» **To do**: Drop every image, then reproduce the data exactly as given.

» **Data provided**:
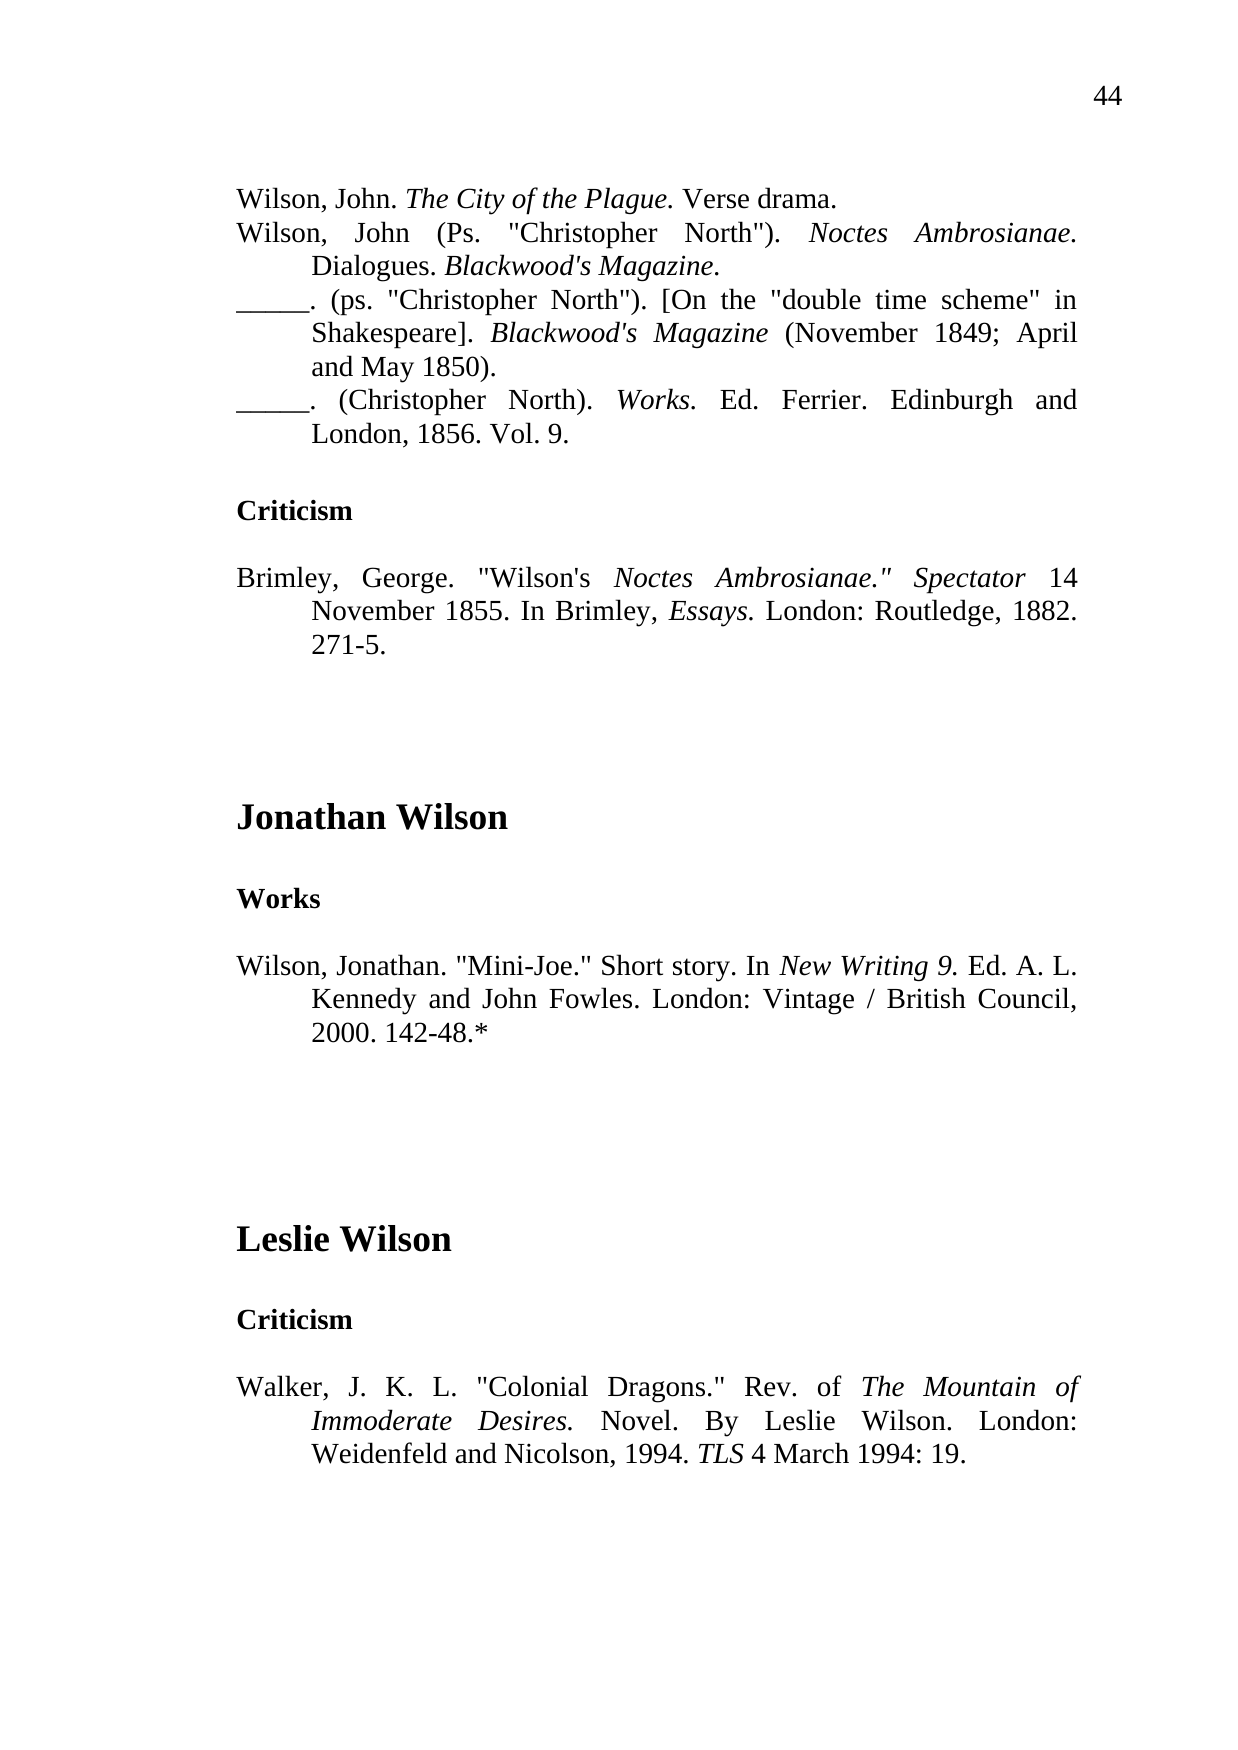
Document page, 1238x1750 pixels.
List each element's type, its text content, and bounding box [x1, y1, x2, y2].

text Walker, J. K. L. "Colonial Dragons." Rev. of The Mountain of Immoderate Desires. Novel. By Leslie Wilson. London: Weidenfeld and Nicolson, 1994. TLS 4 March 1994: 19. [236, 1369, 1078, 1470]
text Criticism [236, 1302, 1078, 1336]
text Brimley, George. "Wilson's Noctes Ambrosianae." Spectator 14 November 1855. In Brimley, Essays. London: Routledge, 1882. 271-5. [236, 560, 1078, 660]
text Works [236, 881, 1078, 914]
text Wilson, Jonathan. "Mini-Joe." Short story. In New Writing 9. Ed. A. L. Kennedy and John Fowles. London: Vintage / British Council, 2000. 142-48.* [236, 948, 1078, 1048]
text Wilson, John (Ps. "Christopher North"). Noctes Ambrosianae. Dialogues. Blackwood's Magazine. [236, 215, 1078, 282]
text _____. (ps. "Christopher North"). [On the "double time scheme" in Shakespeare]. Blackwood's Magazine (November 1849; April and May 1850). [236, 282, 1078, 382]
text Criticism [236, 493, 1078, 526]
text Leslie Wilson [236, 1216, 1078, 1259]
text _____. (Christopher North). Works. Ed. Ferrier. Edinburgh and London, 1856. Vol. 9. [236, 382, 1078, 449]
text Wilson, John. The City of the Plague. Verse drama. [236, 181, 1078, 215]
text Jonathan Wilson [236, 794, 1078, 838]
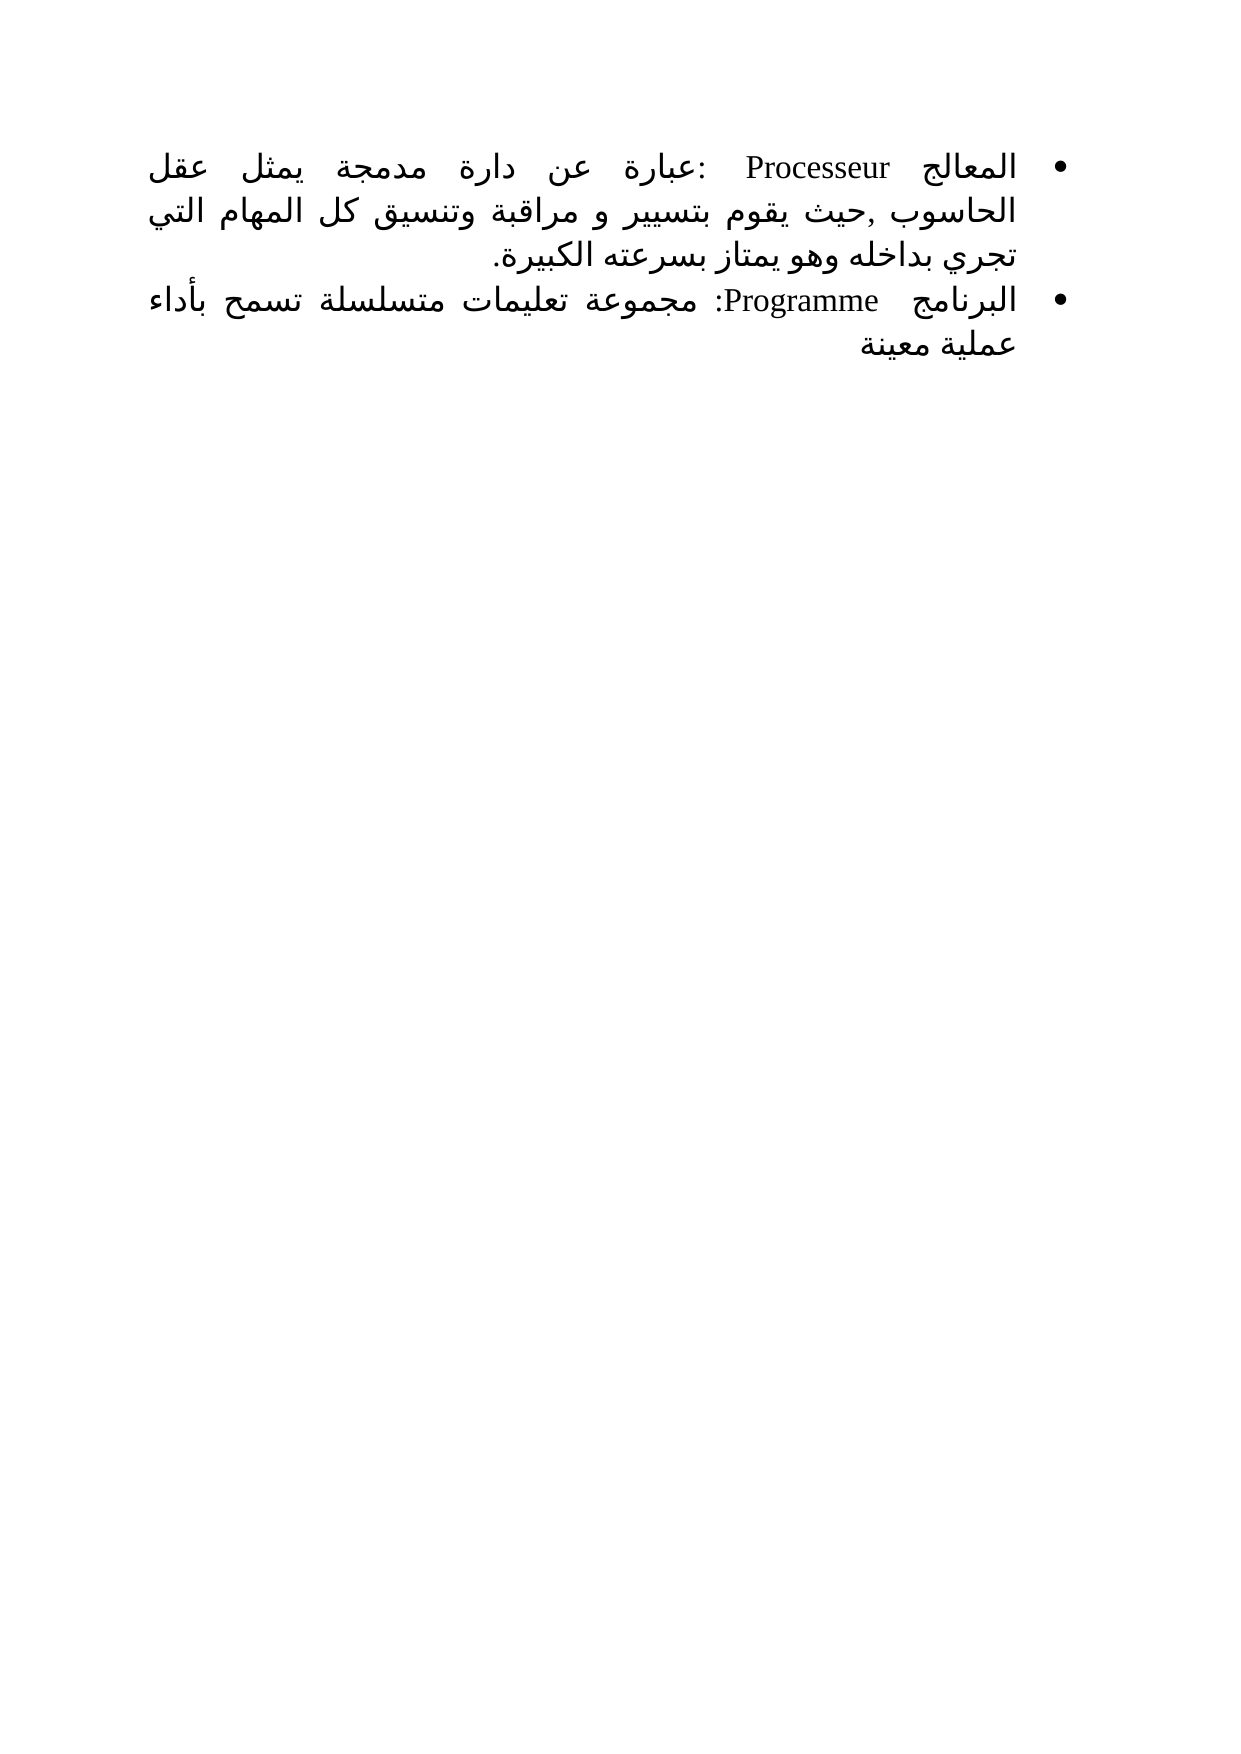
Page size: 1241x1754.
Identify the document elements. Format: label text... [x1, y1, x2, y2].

» **Answer to this exercise**:
Document page, 1238x1750 pixels.
List each element's type, its text content, and bounding box [x1, y1, x2, y2].

text Walker, J. K. L. "Colonial Dragons." Rev. of The Mountain of Immoderate Desires. Novel. By Leslie Wilson. London: Weidenfeld and Nicolson, 1994. TLS 4 March 1994: 19. [236, 1369, 1078, 1470]
text Criticism [236, 1302, 1078, 1336]
text Brimley, George. "Wilson's Noctes Ambrosianae." Spectator 14 November 1855. In Brimley, Essays. London: Routledge, 1882. 271-5. [236, 560, 1078, 660]
text Works [236, 881, 1078, 914]
text Wilson, Jonathan. "Mini-Joe." Short story. In New Writing 9. Ed. A. L. Kennedy and John Fowles. London: Vintage / British Council, 2000. 142-48.* [236, 948, 1078, 1048]
text Wilson, John (Ps. "Christopher North"). Noctes Ambrosianae. Dialogues. Blackwood's Magazine. [236, 215, 1078, 282]
text _____. (ps. "Christopher North"). [On the "double time scheme" in Shakespeare]. Blackwood's Magazine (November 1849; April and May 1850). [236, 282, 1078, 382]
text Criticism [236, 493, 1078, 526]
text Leslie Wilson [236, 1216, 1078, 1259]
text _____. (Christopher North). Works. Ed. Ferrier. Edinburgh and London, 1856. Vol. 9. [236, 382, 1078, 449]
text Wilson, John. The City of the Plague. Verse drama. [236, 181, 1078, 215]
text Jonathan Wilson [236, 794, 1078, 838]
Page size: 1241x1754.
Identify the document elements. Format: label text... [x1, y1, x2, y2].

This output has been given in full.